**Job item:** If a record contains a picture, leave the picture out and reproduce everything else exactly.

Data for the task: Begin

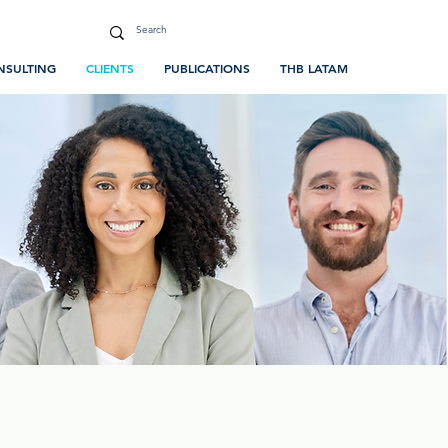
NSULTING
CLIENTS
PUBLICATIONS
THB LATAM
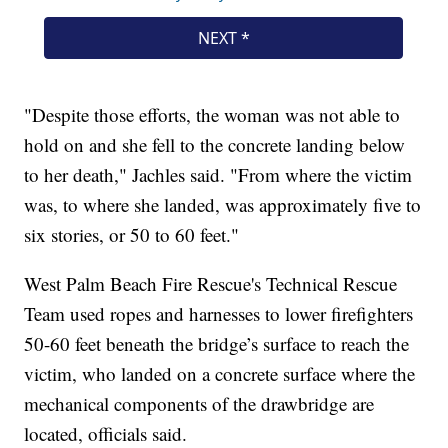
"Despite those efforts, the woman was not able to
hold on and she fell to the concrete landing below
to her death," Jachles said. "From where the victim
was, to where she landed, was approximately five to
six stories, or 50 to 60 feet."
West Palm Beach Fire Rescue's Technical Rescue
Team used ropes and harnesses to lower firefighters
50-60 feet beneath the bridge’s surface to reach the
victim, who landed on a concrete surface where the
mechanical components of the drawbridge are
located, officials said.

Data for the task: End

**Task solution:**
NSULTING
CLIENTS
PUBLICATIONS
THB LATAM
"Despite those efforts, the woman was not able to
hold on and she fell to the concrete landing below
to her death," Jachles said. "From where the victim
was, to where she landed, was approximately five to
six stories, or 50 to 60 feet."
West Palm Beach Fire Rescue's Technical Rescue
Team used ropes and harnesses to lower firefighters
50-60 feet beneath the bridge’s surface to reach the
victim, who landed on a concrete surface where the
mechanical components of the drawbridge are
located, officials said.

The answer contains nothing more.